In 2008, on the day Barack Obama would be elected president, three idealistic American civilians joined a U.S. Army patrol in a village in southern Afghanistan. One member of that Human Terrain System team, an intrepid anthropologist named Paula Loyd, had a seemingly ordinary conversation with a young Afghan man — who suddenly doused her with fuel and set her on fire.
That terrible attack and its aftermath are the subjects of The Tender Soldier, the first book by journalist Vanessa Gezari. She also details the creation and deployment of the Human Terrain System, an effort spearheaded by Gen. David Petraeus and others to incorporate social sciences into the military's mission — to understand and perhaps win the hearts and minds of the populace in countries where U.S. forces fight.
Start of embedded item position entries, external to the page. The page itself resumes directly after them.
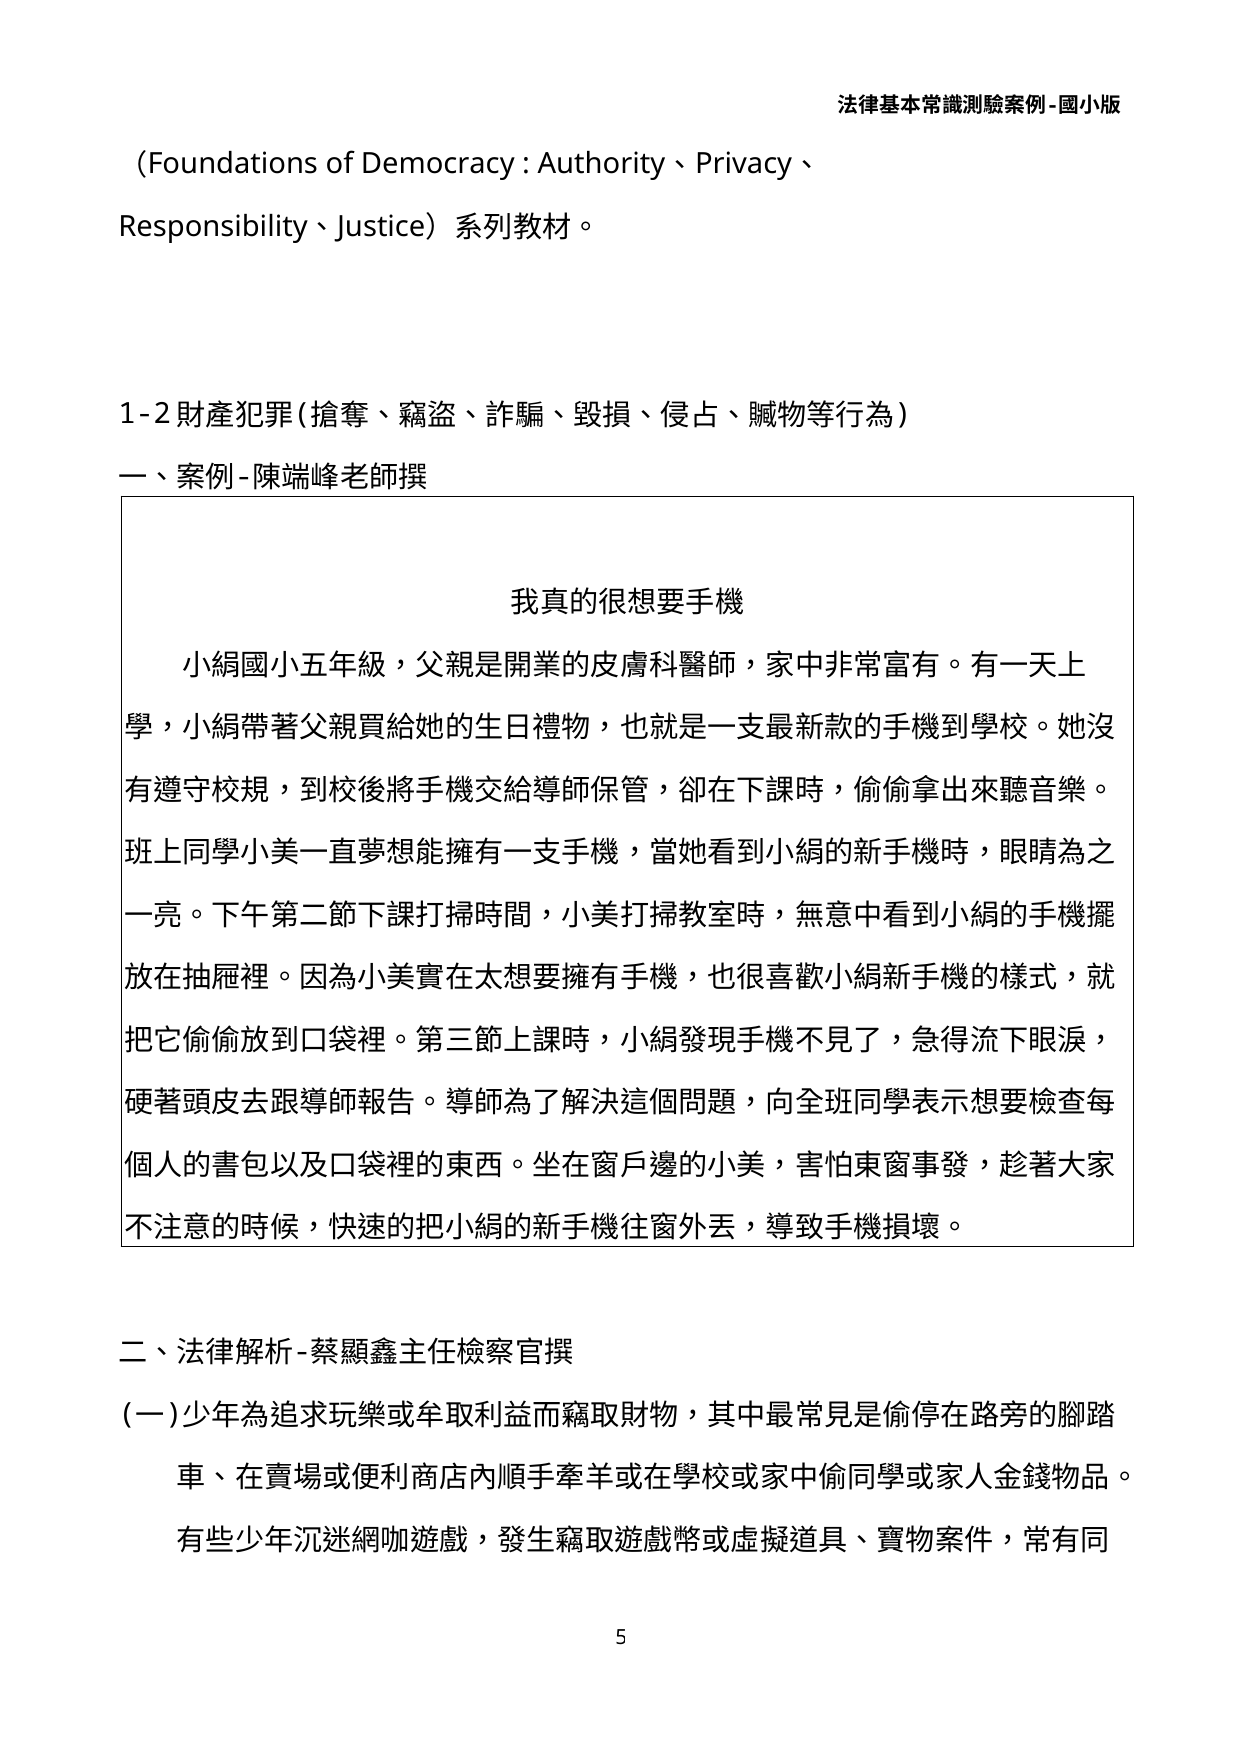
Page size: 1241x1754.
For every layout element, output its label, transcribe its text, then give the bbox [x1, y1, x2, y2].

text 1-2財產犯罪(搶奪、竊盜、詐騙、毀損、侵占、贓物等行為) [118, 371, 1122, 433]
text （Foundations of Democracy : Authority、Privacy、 Responsibility、Justice）系列教材。 [118, 121, 1122, 246]
text (一)少年為追求玩樂或牟取利益而竊取財物，其中最常見是偷停在路旁的腳踏車、在賣場或便利商店內順手牽羊或在學校或家中偷同學或家人金錢物品。有些少年沉迷網咖遊戲，發生竊取遊戲幣或虛擬道具、寶物案件，常有同學將學校文具用品帶回家，即使價錢便宜、數量有限的物品，也一樣會構成竊盜行為。 [118, 1371, 1122, 1558]
text 一、案例-陳端峰老師撰 [118, 433, 1122, 496]
text 二、法律解析-蔡顯鑫主任檢察官撰 [118, 1308, 1122, 1371]
table_header 我真的很想要手機 小絹國小五年級，父親是開業的皮膚科醫師，家中非常富有。有一天上學，小絹帶著父親買給她的生日禮物，也就是一支最新款的手機到學校。她沒有遵守校規，到校後將手機交給導師保管，卻在下課時，偷偷拿出來聽音樂。班上同學小美一直夢想能擁有一支手機，當她看到小絹的新手機時，眼睛為之一亮。下午第二節下課打掃時間，小美打掃教室時，無意中看到小絹的手機擺放在抽屜裡。因為小美實在太想要擁有手機，也很喜歡小絹新手機的樣式，就把它偷偷放到口袋裡。第三節上課時，小絹發現手機不見了，急得流下眼淚，硬著頭皮去跟導師報告。導師為了解決這個問題，向全班同學表示想要檢查每個人的書包以及口袋裡的東西。坐在窗戶邊的小美，害怕東窗事發，趁著大家不注意的時候，快速的把小絹的新手機往窗外丟，導致手機損壞。 [122, 497, 1133, 1246]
Formerly a reporter at the Tampa Bay Times, Gezari, 39, has also written for the New York Times, Chicago Tribune, Washington Post and other publications during a reporting career that has taken her to four continents and many war zones. She now lives in New York and holds the James Madison Visiting Professorship at the Columbia University Graduate School of Journalism. She will talk about The Tender Soldier at the Times Festival of Reading on Saturday.
Of all the many compelling stories you have covered, why did this one become the subject of a book?
I had wanted to do a piece of book-length journalism for a long time. It took me a lot of years to find a story that screamed out for that deeper treatment. I knew it had to be a story I could live with for several years, because it takes such a long time to write a book. I had to find a story that I was gripped by, but also perplexed by. I knew this was it by knowing how much I had to learn.
What made the attack on Paula Loyd remarkable?
In all the time I'd spent (in Afghanistan), I had never heard of a Taliban attack that looked like this. ... What drove me was the reporting in the last chapter. Who was this guy? I was going behind the veil to see what really happened rather than dismissing it as a terrorist attack.
Did you feel a personal bond with Loyd?
Absolutely. Paula Loyd had a really good understanding of the risks involved in what she was doing. But she never would have expected something like this. I realized both initially and as I was working on the book how easily I could have ended up in that situation. With a few adjustments, I've been doing what she was doing for years in Afghanistan — wearing civilian clothes, traveling with soldiers and doing interviews. I think we think of the space of the interview as a safe space; there's a sense of exchange and trust, even in war.
Why did the Human Terrain System, designed to use social sciences to help the military understand both the people they're fighting for and those they're fighting against, become such an important part of the book?
The mistake after the Vietnam War was that the military thought, never again will we fight that kind of war. If we have satellites and cruise missiles, we won't have to. But the importance of language and culture don't go away. …
These wars are not going away, these smaller, more human wars, where we're not just shooting from a distance or from drones. We're down in the dirt, in these very political wars where you're actually getting to people face to face saying, this is why you shouldn't support these guys, this is why you should choose what we support.
America is being forced to confront its role in the world. Maybe we shouldn't go in and say, we'll solve your problem. But I don't think so. It's so deeply ingrained in what we are.
What was the most difficult part of reporting or writing The Tender Soldier?
The most difficult thing was the space between what I could see as the story and getting the book to say that, the structural challenge. I know that sounds kind of unglamorous compared to being in Afghanistan getting shot at, but I've been doing that for years. That's what I do.